>>
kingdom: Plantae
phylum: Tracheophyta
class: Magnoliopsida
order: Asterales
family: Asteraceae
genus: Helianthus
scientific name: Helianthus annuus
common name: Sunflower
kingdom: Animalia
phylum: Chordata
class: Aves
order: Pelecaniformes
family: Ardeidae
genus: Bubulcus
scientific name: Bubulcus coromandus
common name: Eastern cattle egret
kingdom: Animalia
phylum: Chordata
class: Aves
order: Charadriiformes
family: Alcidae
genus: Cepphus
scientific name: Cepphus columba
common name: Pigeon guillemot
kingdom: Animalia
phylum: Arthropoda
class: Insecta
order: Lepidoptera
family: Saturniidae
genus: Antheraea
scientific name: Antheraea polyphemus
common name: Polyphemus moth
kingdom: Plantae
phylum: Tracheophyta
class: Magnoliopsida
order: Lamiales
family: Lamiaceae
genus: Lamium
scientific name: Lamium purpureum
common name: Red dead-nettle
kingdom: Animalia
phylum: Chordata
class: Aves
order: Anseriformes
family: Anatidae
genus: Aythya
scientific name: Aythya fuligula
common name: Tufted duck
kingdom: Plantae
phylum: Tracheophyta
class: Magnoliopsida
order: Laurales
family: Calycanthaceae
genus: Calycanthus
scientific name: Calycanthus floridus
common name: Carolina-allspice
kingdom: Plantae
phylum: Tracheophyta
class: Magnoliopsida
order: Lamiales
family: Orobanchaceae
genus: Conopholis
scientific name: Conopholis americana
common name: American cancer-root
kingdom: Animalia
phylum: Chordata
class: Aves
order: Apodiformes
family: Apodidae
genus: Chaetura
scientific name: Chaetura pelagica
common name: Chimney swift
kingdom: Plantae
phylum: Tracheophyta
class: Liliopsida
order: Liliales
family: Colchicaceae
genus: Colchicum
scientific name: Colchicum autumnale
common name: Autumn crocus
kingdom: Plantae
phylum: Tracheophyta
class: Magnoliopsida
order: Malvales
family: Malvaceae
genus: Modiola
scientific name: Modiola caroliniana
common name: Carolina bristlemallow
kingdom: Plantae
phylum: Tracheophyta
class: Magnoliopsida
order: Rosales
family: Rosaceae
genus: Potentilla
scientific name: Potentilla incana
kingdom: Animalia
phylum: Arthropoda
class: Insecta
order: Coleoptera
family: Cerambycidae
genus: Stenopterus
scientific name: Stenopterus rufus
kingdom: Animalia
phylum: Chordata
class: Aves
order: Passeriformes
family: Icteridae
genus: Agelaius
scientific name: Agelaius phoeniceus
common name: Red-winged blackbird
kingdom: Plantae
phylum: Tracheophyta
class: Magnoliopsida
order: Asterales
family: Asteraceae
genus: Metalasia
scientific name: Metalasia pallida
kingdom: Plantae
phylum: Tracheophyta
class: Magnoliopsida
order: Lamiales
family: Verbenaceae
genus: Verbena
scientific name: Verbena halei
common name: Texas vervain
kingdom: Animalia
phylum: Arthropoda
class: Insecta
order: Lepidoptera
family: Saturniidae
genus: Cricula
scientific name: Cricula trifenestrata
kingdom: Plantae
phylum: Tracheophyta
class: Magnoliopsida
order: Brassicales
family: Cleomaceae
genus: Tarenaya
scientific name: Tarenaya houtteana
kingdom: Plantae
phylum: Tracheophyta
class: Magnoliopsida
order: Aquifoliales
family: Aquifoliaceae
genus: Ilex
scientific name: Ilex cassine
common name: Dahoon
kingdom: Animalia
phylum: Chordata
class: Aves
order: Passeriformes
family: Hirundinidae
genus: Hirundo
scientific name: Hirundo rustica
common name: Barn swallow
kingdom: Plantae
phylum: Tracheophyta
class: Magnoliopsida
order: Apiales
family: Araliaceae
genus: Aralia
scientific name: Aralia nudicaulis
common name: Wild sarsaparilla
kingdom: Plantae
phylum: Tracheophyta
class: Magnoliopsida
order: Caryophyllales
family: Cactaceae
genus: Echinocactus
<<
_TASK DIRECTIONS:_ Reproduce every line of the data above, keeping each word and letter unchanged.

_RESULT OF THE EXERCISE:_
kingdom: Plantae
phylum: Tracheophyta
class: Magnoliopsida
order: Asterales
family: Asteraceae
genus: Helianthus
scientific name: Helianthus annuus
common name: Sunflower
kingdom: Animalia
phylum: Chordata
class: Aves
order: Pelecaniformes
family: Ardeidae
genus: Bubulcus
scientific name: Bubulcus coromandus
common name: Eastern cattle egret
kingdom: Animalia
phylum: Chordata
class: Aves
order: Charadriiformes
family: Alcidae
genus: Cepphus
scientific name: Cepphus columba
common name: Pigeon guillemot
kingdom: Animalia
phylum: Arthropoda
class: Insecta
order: Lepidoptera
family: Saturniidae
genus: Antheraea
scientific name: Antheraea polyphemus
common name: Polyphemus moth
kingdom: Plantae
phylum: Tracheophyta
class: Magnoliopsida
order: Lamiales
family: Lamiaceae
genus: Lamium
scientific name: Lamium purpureum
common name: Red dead-nettle
kingdom: Animalia
phylum: Chordata
class: Aves
order: Anseriformes
family: Anatidae
genus: Aythya
scientific name: Aythya fuligula
common name: Tufted duck
kingdom: Plantae
phylum: Tracheophyta
class: Magnoliopsida
order: Laurales
family: Calycanthaceae
genus: Calycanthus
scientific name: Calycanthus floridus
common name: Carolina-allspice
kingdom: Plantae
phylum: Tracheophyta
class: Magnoliopsida
order: Lamiales
family: Orobanchaceae
genus: Conopholis
scientific name: Conopholis americana
common name: American cancer-root
kingdom: Animalia
phylum: Chordata
class: Aves
order: Apodiformes
family: Apodidae
genus: Chaetura
scientific name: Chaetura pelagica
common name: Chimney swift
kingdom: Plantae
phylum: Tracheophyta
class: Liliopsida
order: Liliales
family: Colchicaceae
genus: Colchicum
scientific name: Colchicum autumnale
common name: Autumn crocus
kingdom: Plantae
phylum: Tracheophyta
class: Magnoliopsida
order: Malvales
family: Malvaceae
genus: Modiola
scientific name: Modiola caroliniana
common name: Carolina bristlemallow
kingdom: Plantae
phylum: Tracheophyta
class: Magnoliopsida
order: Rosales
family: Rosaceae
genus: Potentilla
scientific name: Potentilla incana
kingdom: Animalia
phylum: Arthropoda
class: Insecta
order: Coleoptera
family: Cerambycidae
genus: Stenopterus
scientific name: Stenopterus rufus
kingdom: Animalia
phylum: Chordata
class: Aves
order: Passeriformes
family: Icteridae
genus: Agelaius
scientific name: Agelaius phoeniceus
common name: Red-winged blackbird
kingdom: Plantae
phylum: Tracheophyta
class: Magnoliopsida
order: Asterales
family: Asteraceae
genus: Metalasia
scientific name: Metalasia pallida
kingdom: Plantae
phylum: Tracheophyta
class: Magnoliopsida
order: Lamiales
family: Verbenaceae
genus: Verbena
scientific name: Verbena halei
common name: Texas vervain
kingdom: Animalia
phylum: Arthropoda
class: Insecta
order: Lepidoptera
family: Saturniidae
genus: Cricula
scientific name: Cricula trifenestrata
kingdom: Plantae
phylum: Tracheophyta
class: Magnoliopsida
order: Brassicales
family: Cleomaceae
genus: Tarenaya
scientific name: Tarenaya houtteana
kingdom: Plantae
phylum: Tracheophyta
class: Magnoliopsida
order: Aquifoliales
family: Aquifoliaceae
genus: Ilex
scientific name: Ilex cassine
common name: Dahoon
kingdom: Animalia
phylum: Chordata
class: Aves
order: Passeriformes
family: Hirundinidae
genus: Hirundo
scientific name: Hirundo rustica
common name: Barn swallow
kingdom: Plantae
phylum: Tracheophyta
class: Magnoliopsida
order: Apiales
family: Araliaceae
genus: Aralia
scientific name: Aralia nudicaulis
common name: Wild sarsaparilla
kingdom: Plantae
phylum: Tracheophyta
class: Magnoliopsida
order: Caryophyllales
family: Cactaceae
genus: Echinocactus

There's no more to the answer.